Et deux ans plus tard, il était en poste sur Le Téméraire, une frégate de l’armée. Il aurait bien fait une école de spécialisation pour devenir Maître d’abordage, mais c’était cher, il n’avait pas les moyens, au contraire, il se devait de gagner de l’argent pour soigner sa mère. Et nourrir sa femme. Et il avait beaucoup trop de responsabilités, l’Unique en soit maudit!
Il servit ainsi 7 ans, tiraillé entre sa carrière, ses responsabilités de chef de famille et sa conscience. Mal fanatisé à cause de l’attitude distante de sa mère, il ne pouvait s’empêcher de se poser des questions quand son métier était d’escorter des esclavagistes pour protéger les cargaisons. Surtout qu’il entendait par Catherine ce que devenaient lesdites cargaisons.
Et puis un jour, il reçut une lettre. La lettre qu’il redoutait de recevoir depuis ses 15 ans. Catherine lui annonçait, aussi doucement que possible que… Que Ainsley avait succombé à sa maladie. Il en fut retourné. Au point qu’à l’assaut suivant, deux jours plus tard, il ne vit pas le coup d’épée qui lui faucha la jambe. Il tomba et fut piétiné, tant pas ses camarades que par ses ennemis.
Il se réveilla dans un hôpital militaire d’Hope, Catherine à son chevet, une nouvelle jambe cybernétique au bout de la cuisse.
“Je ne veux plus. Je ne veux plus porter l’épée pour ces gens-là.”
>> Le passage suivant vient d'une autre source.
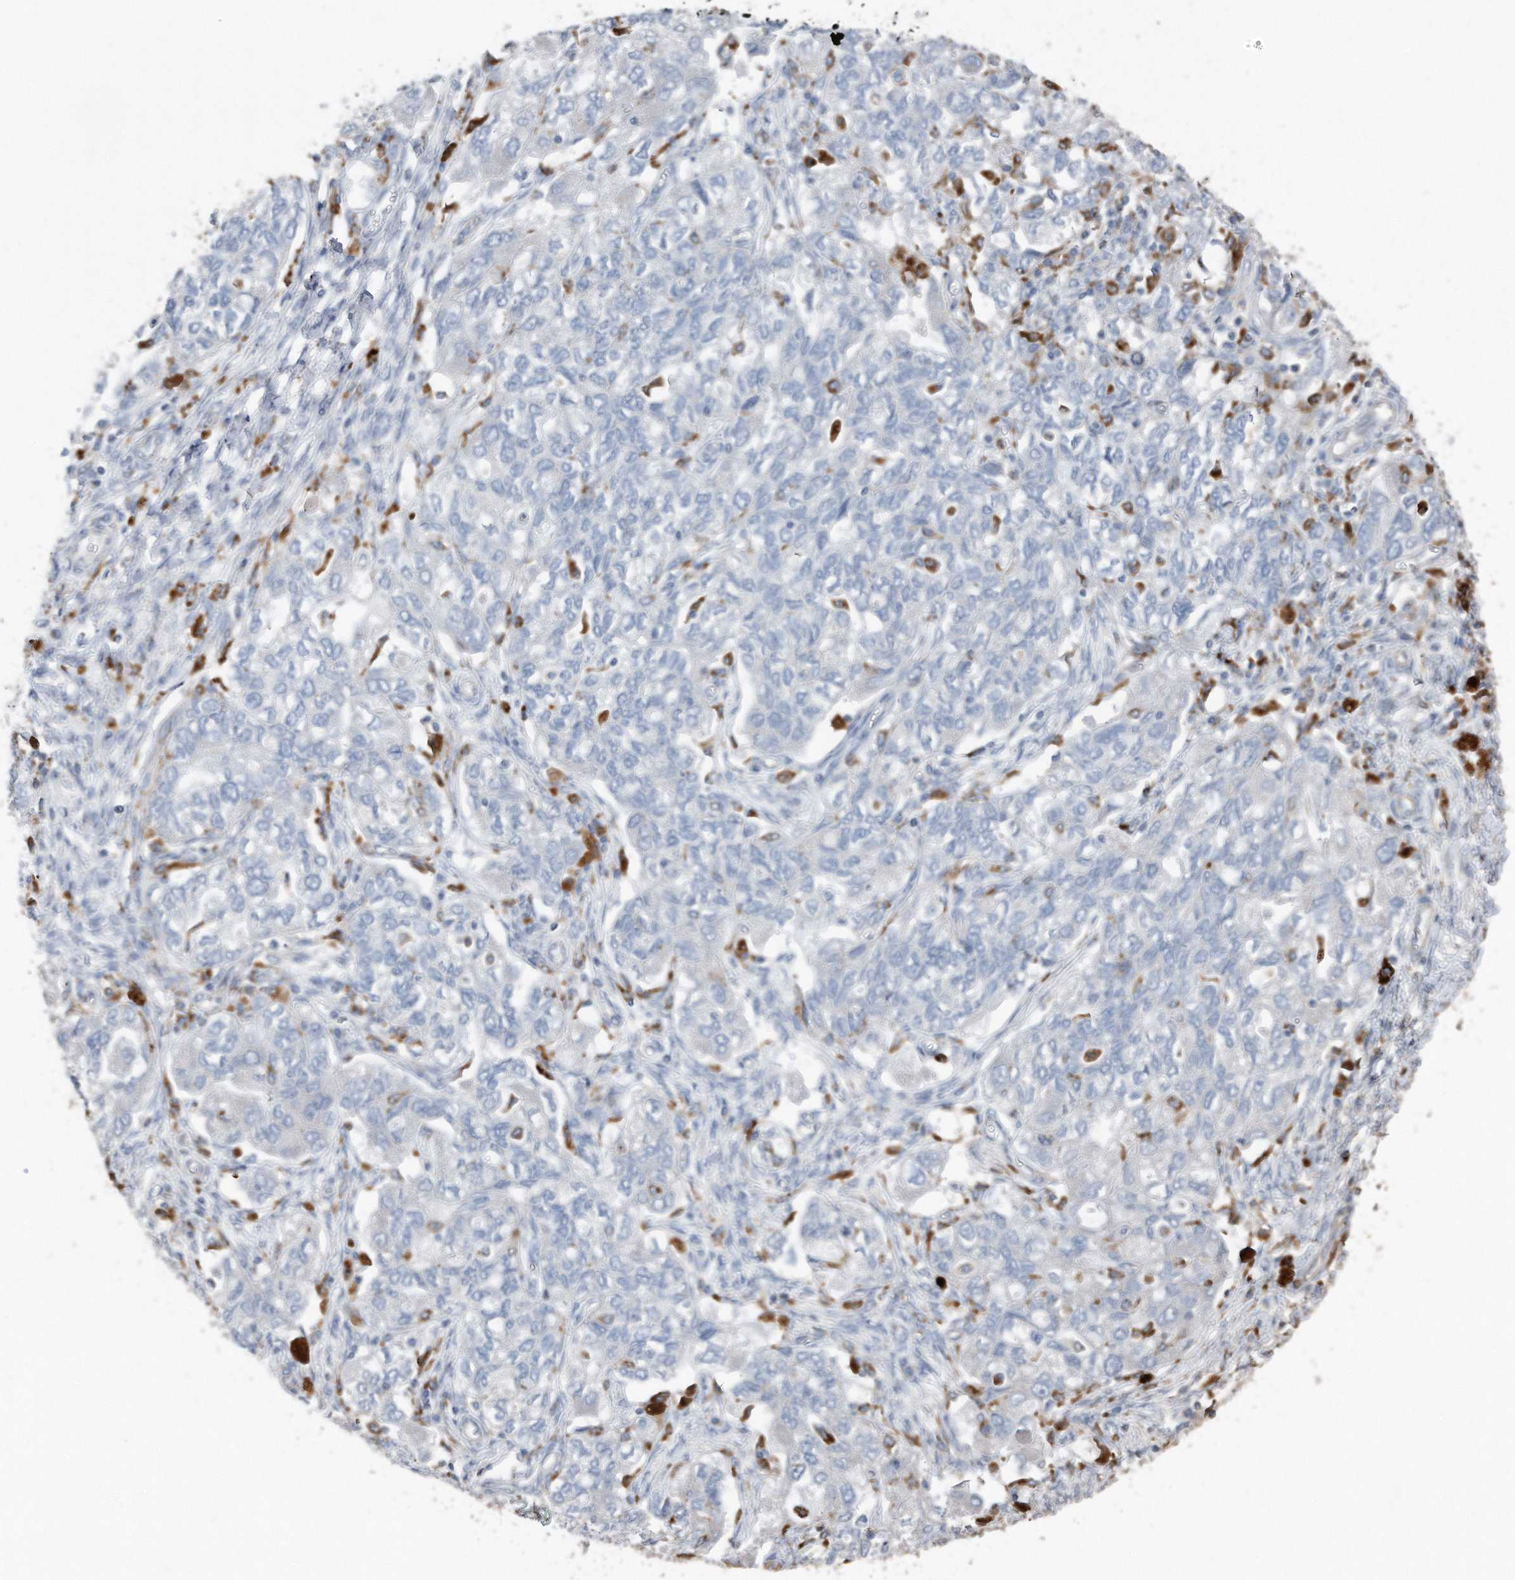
{"staining": {"intensity": "negative", "quantity": "none", "location": "none"}, "tissue": "ovarian cancer", "cell_type": "Tumor cells", "image_type": "cancer", "snomed": [{"axis": "morphology", "description": "Carcinoma, NOS"}, {"axis": "morphology", "description": "Cystadenocarcinoma, serous, NOS"}, {"axis": "topography", "description": "Ovary"}], "caption": "Immunohistochemical staining of ovarian cancer (carcinoma) exhibits no significant staining in tumor cells. The staining is performed using DAB brown chromogen with nuclei counter-stained in using hematoxylin.", "gene": "ZNF772", "patient": {"sex": "female", "age": 69}}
Elle le regarda profondément. Mais une infirmière entra à ce moment-là. Ils n’eurent pas l’occasion d’en discuter. Mais quand, quelques semaines plus tard, on encouragea Aldric à aller faire un tour pour apprendre à se servir de sa nouvelle jambe, ils n’hésitèrent pas. Ils prirent la direction du port, s’engagèrent sur un vaisseau pirate, L’Iceberg, et prirent la fuite.
Il est désormais défroqué et hérétique. Et ça fait du bien de ne plus devoir cautionner les exactions de la trinité. Il est libre. Il se doit d'apprendre à exprimer ses opinions et à avoir une opinion autre que celle de ses supérieurs. Il doit trouver sa place parmi l'équipage braillard, mais discipliné de l'Iceberg. Il trouve que c'est une aventure formidable et il a hâte de la vivre. Son seul regret est d'avoir entrainé sa femme dans sa chute. Il espère qu'elle trouvera elle aussi son compte dans cet exil.